Unlucky for some
A chap hired a Ferrari 458 last weekend to attend a wedding in Luton. His driving skills were not up to the job and he parked it under a Volkswagen in someone's front garden in Selbourne Road, hard by a 20mph sign. The Turkish lira looks equally unfortunate. 

The lira touched another all-time low against sterling yesterday, having halved in value over the last five years. It was already weighed down by political concerns and the recent exodus from commodity-related and emerging-market currencies has worsened its situation. Tuesday's loss amounted to -1.4%. Among the major currencies only the Norwegian krone and the Australian dollar came close, falling by -1.1%.

New Zealand's dollar was unable to build on the previous day's gains. Investors had been optimistic that the Global Dairy Trade index would show a fortnightly increase in milk prices for the first time since March and indeed it did, with a 14.8% rise. But the Kiwi's subsequent one-cent rally was not enough to offset the day's earlier losses and it ended up with a cent-and-three-quarter deficit on the day.

Sterling leads again
For the second day this week sterling starts at the head of the field. It strengthened by an average of 0.6% yesterday against the other dozen most actively-traded currencies. It was the UK inflation data that did the trick.

The consensus among economists had been that Britain's consumer price index would be unchanged in July from the same month last year, leaving inflation at 0.0% for a second successive month. The actual number turned out to be 0.1%, sending investors into paroxysms of rapture. Their dramatic reaction was something of a surprise, given that the inflation figure was still miles away from its 2% target.

But dramatic it was, with the pound strengthening instantly by nearly a cent against the euro and the US dollar. Sterling has faded somewhat overnight but it is still carrying daily gains of nearly a cent against the US dollar and the euro. Over the last month only the euro has performed better, adding a cent and a half.

Dollar in the spotlight
Sterling will probably be taking the day off today in the absence of any UK data.

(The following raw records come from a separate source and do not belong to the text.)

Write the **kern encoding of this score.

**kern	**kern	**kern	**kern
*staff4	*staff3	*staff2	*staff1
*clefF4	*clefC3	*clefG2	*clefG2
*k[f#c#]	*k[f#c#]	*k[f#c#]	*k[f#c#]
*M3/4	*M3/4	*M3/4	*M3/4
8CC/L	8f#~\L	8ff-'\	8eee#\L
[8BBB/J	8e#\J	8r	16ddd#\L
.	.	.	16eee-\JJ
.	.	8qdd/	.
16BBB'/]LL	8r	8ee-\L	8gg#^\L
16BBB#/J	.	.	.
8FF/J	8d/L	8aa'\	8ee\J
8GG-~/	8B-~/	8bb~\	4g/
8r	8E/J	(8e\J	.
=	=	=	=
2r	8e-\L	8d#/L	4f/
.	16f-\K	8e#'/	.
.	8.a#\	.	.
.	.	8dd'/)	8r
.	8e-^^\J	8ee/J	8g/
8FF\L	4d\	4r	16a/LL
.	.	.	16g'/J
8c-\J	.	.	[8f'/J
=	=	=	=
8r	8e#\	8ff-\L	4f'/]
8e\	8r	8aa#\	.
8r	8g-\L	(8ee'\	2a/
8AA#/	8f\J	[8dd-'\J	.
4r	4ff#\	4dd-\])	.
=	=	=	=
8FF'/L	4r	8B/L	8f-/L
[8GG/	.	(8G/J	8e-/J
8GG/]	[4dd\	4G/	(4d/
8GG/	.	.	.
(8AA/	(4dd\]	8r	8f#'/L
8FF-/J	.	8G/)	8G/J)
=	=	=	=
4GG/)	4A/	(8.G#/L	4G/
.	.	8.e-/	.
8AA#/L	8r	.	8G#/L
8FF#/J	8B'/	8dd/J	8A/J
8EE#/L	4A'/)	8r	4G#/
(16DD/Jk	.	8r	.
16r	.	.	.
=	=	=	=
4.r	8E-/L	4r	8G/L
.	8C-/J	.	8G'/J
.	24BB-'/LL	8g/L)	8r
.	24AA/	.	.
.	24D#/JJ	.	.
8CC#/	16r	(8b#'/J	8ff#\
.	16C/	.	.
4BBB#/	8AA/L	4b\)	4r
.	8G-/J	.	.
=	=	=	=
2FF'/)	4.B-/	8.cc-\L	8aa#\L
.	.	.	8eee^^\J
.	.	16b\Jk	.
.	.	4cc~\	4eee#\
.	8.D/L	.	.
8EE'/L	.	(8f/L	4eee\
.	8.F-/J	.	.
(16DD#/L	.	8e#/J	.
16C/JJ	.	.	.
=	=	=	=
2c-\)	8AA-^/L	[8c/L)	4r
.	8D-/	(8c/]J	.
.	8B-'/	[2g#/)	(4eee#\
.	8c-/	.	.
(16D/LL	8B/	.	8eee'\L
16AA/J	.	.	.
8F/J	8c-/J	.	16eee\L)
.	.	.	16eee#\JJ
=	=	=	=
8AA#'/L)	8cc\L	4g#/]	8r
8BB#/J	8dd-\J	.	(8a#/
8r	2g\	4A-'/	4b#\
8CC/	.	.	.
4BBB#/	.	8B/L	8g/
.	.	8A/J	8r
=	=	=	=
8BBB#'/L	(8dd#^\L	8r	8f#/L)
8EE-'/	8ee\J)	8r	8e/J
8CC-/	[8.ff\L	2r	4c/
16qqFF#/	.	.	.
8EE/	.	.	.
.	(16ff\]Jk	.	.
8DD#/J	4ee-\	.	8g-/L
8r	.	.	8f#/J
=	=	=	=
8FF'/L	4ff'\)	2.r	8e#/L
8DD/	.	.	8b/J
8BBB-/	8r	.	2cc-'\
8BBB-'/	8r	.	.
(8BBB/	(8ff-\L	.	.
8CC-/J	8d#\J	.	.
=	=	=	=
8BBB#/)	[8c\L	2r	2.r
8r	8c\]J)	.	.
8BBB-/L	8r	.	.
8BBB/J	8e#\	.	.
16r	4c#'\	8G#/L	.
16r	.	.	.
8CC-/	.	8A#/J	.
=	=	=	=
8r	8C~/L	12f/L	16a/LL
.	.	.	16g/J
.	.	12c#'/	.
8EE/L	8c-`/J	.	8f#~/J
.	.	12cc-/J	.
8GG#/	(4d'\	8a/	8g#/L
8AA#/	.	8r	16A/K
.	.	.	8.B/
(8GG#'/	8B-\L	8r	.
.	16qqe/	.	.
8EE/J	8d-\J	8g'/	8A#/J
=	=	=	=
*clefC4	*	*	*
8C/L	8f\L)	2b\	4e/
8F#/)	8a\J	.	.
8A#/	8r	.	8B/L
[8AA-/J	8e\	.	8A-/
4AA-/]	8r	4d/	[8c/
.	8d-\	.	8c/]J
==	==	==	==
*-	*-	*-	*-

The focus will switch to the US dollar with the American inflation figures coming out after lunch and the Federal Open Market Committee minutes due to be published this evening.

Analysts predict that US inflation will have ticked up from 0.1% to 0.2% in July with the core rate, which ignores the price of food and fuel, steady at 1.8%. At those levels or higher, the numbers should reassure investors that the Fed could still deliver a rate increase before Christmas.

Whether or not the FOMC minutes will deliver similar reassurance is a different question. If investors are hoping for hints from the committee of a September rate hike they are likely to be disappointed. And if they are disappointed the dollar could well come under pressure.